Demystifying data privacy
To start with it probably makes sense to deal with and demystify data privacy in big data. Data privacy is a predominant theme in almost any legal approach to big data. However, data privacy is not designed to legally and/or commercially allocate ownership or the right to use data but to exclude, protect and restrict access to personal data.
Data privacy is like a parallel universe of rules and regulations that apply to processing any kind of personal data. Whether or not personal data are part of a big data pool does not make a difference or limit the scope of the application of data privacy laws. However, similar to the infectious ‘copy left’ effect of certain embedded open source software, personal data in a large pool of raw data typically and substantially limits commercial exploitation of big data.
Hence, meticulous depersonalisation is a success factor in dealing with big data. The application of smart analytics on large data pools creates an inherent threat of tracing down individuals from what is supposed to be ‘anonymous’ or depersonalised data. Big data technologies have therefore also lifted the algorithms and methodologies of smart depersonalisation to the next level.
Legislation around ownership
Even for fully depersonalised big data – where privacy law is irrelevant – ownership remains unresolved. Statutory law and regulatory frameworks are broadly agnostic on ownership of data. In terms of personal data, the right of the data subject (ie the individual whose data are being processed) under data privacy laws to largely exclude others from using ‘their’ personal data leaves little room for a meaningful discussion on ownership.
There is still no conclusive outcome of the legal discussion and legislation around allocation of ownership of anonymous data or at least of the right to use and to exclude others from using such data. Arguments indicate, though, that the entity or individual controlling the production of anonymous data should be entitled to use them.
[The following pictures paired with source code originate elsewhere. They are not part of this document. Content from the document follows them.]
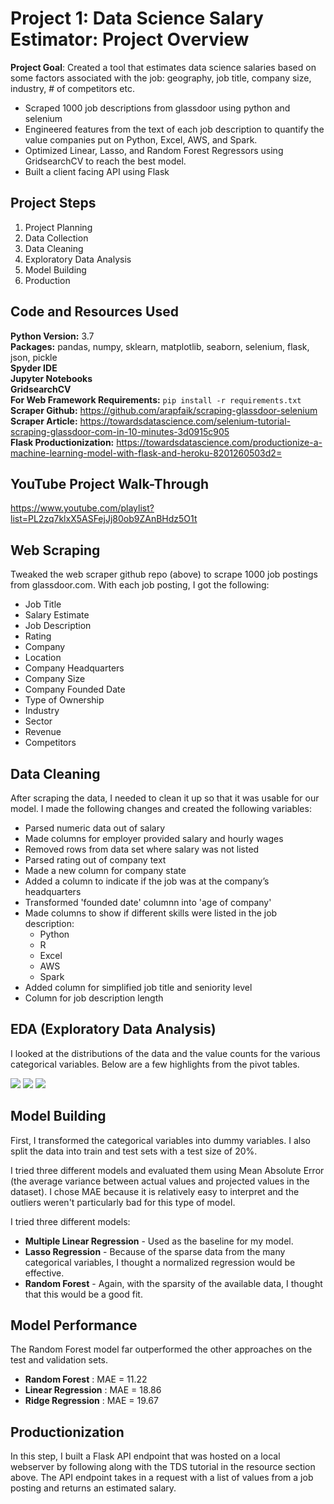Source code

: # Project 1: Data Science Salary Estimator: Project Overview 
**Project Goal**:  Created a tool that estimates data science salaries based on some factors associated with the job: geography, job title, company size, industry, # of competitors etc.
* Scraped 1000 job descriptions from glassdoor using python and selenium
* Engineered features from the text of each job description to quantify the value companies put on Python, Excel, AWS, and Spark. 
* Optimized Linear, Lasso, and Random Forest Regressors using GridsearchCV to reach the best model. 
* Built a client facing API using Flask

## Project Steps
1. Project Planning
2. Data Collection
3. Data Cleaning
4. Exploratory Data Analysis
5. Model Building
6. Production

## Code and Resources Used  
**Python Version:** 3.7   
**Packages:** pandas, numpy, sklearn, matplotlib, seaborn, selenium, flask, json, pickle  
**Spyder IDE**  
**Jupyter Notebooks**  
**GridsearchCV**    
**For Web Framework Requirements:**  `pip install -r requirements.txt`  
**Scraper Github:** https://github.com/arapfaik/scraping-glassdoor-selenium  
**Scraper Article:** https://towardsdatascience.com/selenium-tutorial-scraping-glassdoor-com-in-10-minutes-3d0915c905  
**Flask Productionization:** https://towardsdatascience.com/productionize-a-machine-learning-model-with-flask-and-heroku-8201260503d2=

## YouTube Project Walk-Through
https://www.youtube.com/playlist?list=PL2zq7klxX5ASFejJj80ob9ZAnBHdz5O1t

## Web Scraping
Tweaked the web scraper github repo (above) to scrape 1000 job postings from glassdoor.com. With each job posting, I got the following:

* Job Title
* Salary Estimate
* Job Description
* Rating
* Company
* Location
* Company Headquarters
* Company Size
* Company Founded Date
* Type of Ownership
* Industry
* Sector
* Revenue  
* Competitors

## Data Cleaning
After scraping the data, I needed to clean it up so that it was usable for our model. I made the following changes and created the following variables:

*	Parsed numeric data out of salary 
*	Made columns for employer provided salary and hourly wages 
*	Removed rows from data set where salary was not listed 
*	Parsed rating out of company text 
*	Made a new column for company state 
*	Added a column to indicate if the job was at the company’s headquarters 
*	Transformed 'founded date' columnn into 'age of company' 
*	Made columns to show if different skills were listed in the job description:
    * Python  
    * R  
    * Excel  
    * AWS  
    * Spark 
*	Added column for simplified job title and seniority level 
*	Column for job description length

## EDA (Exploratory Data Analysis)
I looked at the distributions of the data and the value counts for the various categorical variables. Below are a few highlights from the pivot tables.

![](https://github.com/backfire250/Ernie_Portfolio/blob/main/images/correlation_viz.png)
![](https://github.com/backfire250/Ernie_Portfolio/blob/main/images/pos_by_state.png)
![](https://github.com/backfire250/Ernie_Portfolio/blob/main/images/salary_by_job_title.PNG)

## Model Building

First, I transformed the categorical variables into dummy variables. I also split the data into train and test sets with a test size of 20%.

I tried three different models and evaluated them using Mean Absolute Error (the average variance between actual values and projected values in the dataset). I chose MAE because it is relatively easy to interpret and the outliers weren't particularly bad for this type of model.

I tried three different models:
*    **Multiple Linear Regression** - Used as the baseline for my model.
*    **Lasso Regression** - Because of the sparse data from the many categorical variables, I thought a normalized regression would be effective.
*    **Random Forest** - Again, with the sparsity of the available data, I thought that this would be a good fit.

## Model Performance
The Random Forest model far outperformed the other approaches on the test and validation sets.
*    **Random Forest** : MAE = 11.22
*    **Linear Regression** : MAE = 18.86
*    **Ridge Regression** : MAE = 19.67

## Productionization
In this step, I built a Flask API endpoint that was hosted on a local webserver by following along with the TDS tutorial in the resource section above. The API endpoint takes in a request with a list of values from a job posting and returns an estimated salary.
A clear move, however, has been made by antitrust authorities looking into remedies for dominance cases and competition concerns on certain merger clearances. Access to specific data even of competitors has been considered a relevant and sometimes even decisive factor for doing business. With the increasing relevance of big data analytics for various industries, we are likely to see antitrust authorities intervening by enforcing access to big data presumably way before legislators will finally address the issue of ownership in big data more widely.
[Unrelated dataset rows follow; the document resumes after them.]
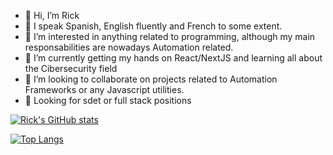 - 👋 Hi, I’m Rick
- 👀 I speak Spanish, English fluently and French to some extent.
- 👀 I’m interested in anything related to programming, although my main responsabilities are nowadays Automation related.
- 🌱 I’m currently getting my hands on React/NextJS and learning all about the Cibersecurity field
- 💞️ I’m looking to collaborate on projects related to Automation Frameworks or any Javascript utilities.
- 👀 Looking for sdet or full stack positions

<!---
castanedadev/castanedadev is a ✨ special ✨ repository because its `README.md` (this file) appears on your GitHub profile.
You can click the Preview link to take a look at your changes.
--->


[![Rick's GitHub stats](https://github-readme-stats.vercel.app/api?username=castanedadev&theme=radical&hide=stars)](https://github.com/anuraghazra/github-readme-stats)

[![Top Langs](https://github-readme-stats.vercel.app/api/top-langs/?username=castanedadev&theme=radical&&layout=compact)](https://github.com/anuraghazra/github-readme-stats)
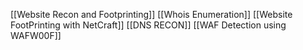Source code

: [[Website Recon and Footprinting]]
[[Whois Enumeration]]
[[Website FootPrinting with NetCraft]]
[[DNS RECON]]
[[WAF Detection using WAFW00F]]
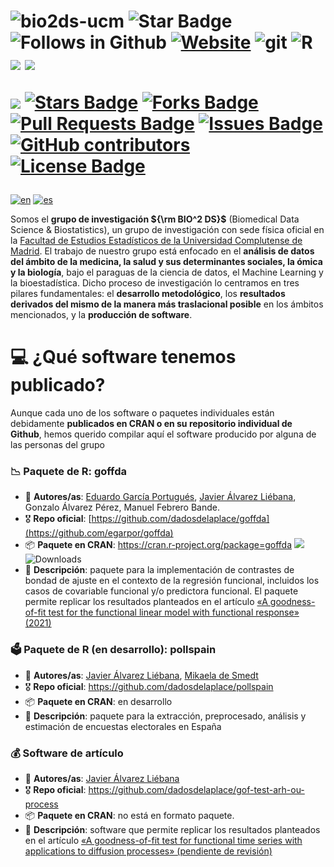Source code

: 


<h1 align="left">
<img src="https://komarev.com/ghpvc/?username=bio2ds-ucm&label=Profile%20views&color=blue&style=plastic" alt="bio2ds-ucm">
<img src="https://img.shields.io/static/v1?label=%F0%9F%8C%9F&message=If%20Useful&style=style=flat&color=BC4E99" alt="Star Badge"/>
<img src="https://img.shields.io/github/followers/bio2ds-ucm?label=Follow&style=social" alt="Follows in Github"/>
<a href="https://www.ucm.es/"><img src="https://img.shields.io/badge/Website-46a2f1.svg?&style=flat-square&logo=Google-Chrome&logoColor=white&link=https://www.ucm.es/" alt="Website"/></a>
<img src="https://img.shields.io/badge/-Git-F05032?style=for-the-badge&logo=git&logoColor=white" alt="git">
<img src="https://img.shields.io/badge/r-%23276DC3.svg?style=for-the-badge&logo=r&logoColor=white" alt="R">
<img src="https://pride-badges.pony.workers.dev/static/v1?label=lgbtq%2B%20friendly&stripeWidth=6&stripeColors=E40303,FF8C00,FFED00,008026,24408E,732982">
<img src="https://pride-badges.pony.workers.dev/static/v1?label=trans%20rights&stripeWidth=6&stripeColors=5BCEFA,F5A9B8,FFFFFF,F5A9B8,5BCEFA">
  
<a href="https://github.com/bio2ds-ucm/bio2ds-ucm/pulse" alt="Activity"> <img src="https://img.shields.io/github/commit-activity/m/bio2ds-ucm/bio2ds-ucm" /></a>
<a href="https://github.com/bio2ds-ucm/bio2ds-ucm/stargazers"><img src="https://img.shields.io/github/stars/bio2ds-ucm/bio2ds-ucm" alt="Stars Badge"/></a>
<a href="https://github.com/bio2ds-ucm/bio2ds-ucm/network/members"><img src="https://img.shields.io/github/forks/bio2ds-ucm/bio2ds-ucm" alt="Forks Badge"/></a>
<a href="https://github.com/bio2ds-ucm/bio2ds-ucm/pulls"><img src="https://img.shields.io/github/issues-pr/bio2ds-ucm/bio2ds-ucm" alt="Pull Requests Badge"/></a>
<a href="https://github.com/bio2ds-ucm/bio2ds-ucm/issues"><img src="https://img.shields.io/github/issues/bio2ds-ucm/bio2ds-ucm" alt="Issues Badge"/></a>
<a href="https://github.com/bio2ds-ucm/bio2ds-ucm/graphs/contributors"><img alt="GitHub contributors" src="https://img.shields.io/github/contributors/bio2ds-ucm/bio2ds-ucm?color=2b9348"></a>
<a href="https://github.com/bio2ds-ucm/bio2ds-ucm/blob/master/LICENSE"><img src="https://img.shields.io/github/license/bio2ds-ucm/bio2ds-ucm?color=2b9348" alt="License Badge"/></a>
</h1>


[![en](https://img.shields.io/badge/lang-en-red.svg)](https://github.com/bio2ds-ucm/bio2ds-ucm/blob/main/README-EN.md)
[![es](https://img.shields.io/badge/lang-es-yellow.svg)](https://github.com/bio2ds-ucm/bio2ds-ucm/blob/master/README.md)


Somos el **grupo de investigación ${\rm BIO^2 DS}$** (Biomedical Data Science & Biostatistics), un grupo de investigación con sede física oficial en la [Facultad de Estudios Estadísticos de la Universidad Complutense de Madrid](https://estudiosestadisticos.ucm.es/). El trabajo de nuestro grupo está enfocado en el **análisis de datos del ámbito de la medicina, la salud y sus determinantes sociales, la ómica y la biología**, bajo el paraguas de la ciencia de datos, el Machine Learning y la bioestadística. Dicho proceso de investigación lo centramos en tres pilares fundamentales: el **desarrollo metodológico**, los **resultados derivados del mismo de la manera más traslacional posible** en los ámbitos mencionados, y la **producción de software**.


<h1 align = "left">💻 ¿Qué software tenemos publicado?</h2>

Aunque cada uno de los software o paquetes individuales están debidamente **publicados en CRAN o en su repositorio individual de Github**, hemos querido compilar aquí el software producido por alguna de las personas del grupo

<h3 align="left">📉 Paquete de R: goffda</h3>

  * 👥 **Autores/as**: [Eduardo García Portugués](https://github.com/egarpor), [Javier Álvarez Liébana](https://github.com/dadosdelaplace), Gonzalo Álvarez Pérez, Manuel Febrero Bande.
  * 🎖 **Repo oficial**: [https://github.com/dadosdelaplace/goffda](https://github.com/egarpor/goffda)
  * 📦 **Paquete en CRAN**: https://cran.r-project.org/package=goffda [![](https://www.r-pkg.org/badges/version/goffda)](https://cran.r-project.org/package=goffda) ![Downloads](https://cranlogs.r-pkg.org/badges/goffda)
  * 📰 **Descripción**: paquete para la implementación de contrastes de bondad de ajuste en el contexto de la regresión funcional, incluidos los casos de covariable funcional y/o predictora funcional. El paquete permite replicar los resultados planteados en el artículo [«A goodness-of-fit test for the functional linear model with functional response» (2021)](https://onlinelibrary.wiley.com/doi/full/10.1111/sjos.12486)

<h3 align="left">🗳 Paquete de R (en desarrollo): pollspain</h3>

  * 👥 **Autores/as**: [Javier Álvarez Liébana](https://github.com/dadosdelaplace), [Mikaela de Smedt](https://github.com/mikadsr)
  * 🎖 **Repo oficial**: https://github.com/dadosdelaplace/pollspain
  * 📦 **Paquete en CRAN**: en desarrollo
  * 📰 **Descripción**: paquete para la extracción, preprocesado, análisis y estimación de encuestas electorales en España 

<h3 align="left">💰 Software de artículo </h3>

  * 👥 **Autores/as**: [Javier Álvarez Liébana](https://github.com/dadosdelaplace)
  * 🎖 **Repo oficial**: https://github.com/dadosdelaplace/gof-test-arh-ou-process
  * 📦 **Paquete en CRAN**: no está en formato paquete.
  * 📰 **Descripción**: software que permite replicar los resultados planteados en el artículo [«A goodness-of-fit test for functional time series with applications to diffusion processes» (pendiente de revisión)](...)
Smart contracting – a way out of the dilemma?
Big data has developed into a game-changer for many businesses and commercial opportunities; still legislators, courts and regulators apart from certain exceptions are lagging behind on establishing a solid and unambiguous legal framework for big data. Legal uncertainty still keeps a lot of businesses away from mining into big data, the new gold of the 21st century.
However, there is a simple tool to help getting out of the dilemma. In most jurisdictions smart contractual arrangements between customers and commercial entities as well as between industry players can largely mitigate the downsides of a dissatisfying judicial uncertainty. Without clear statutory rules on ownership and/or the right to commercially use big data, individual contractual arrangements are instrumental to secure investments and business models around big data.
Simple measures like anchoring in standard terms and conditions the right to use even anonymous customer generated data or B2B intelligence for commercial purposes of the data processor can substantially mitigate the risk of an adverse commercial impact of legislative action later on.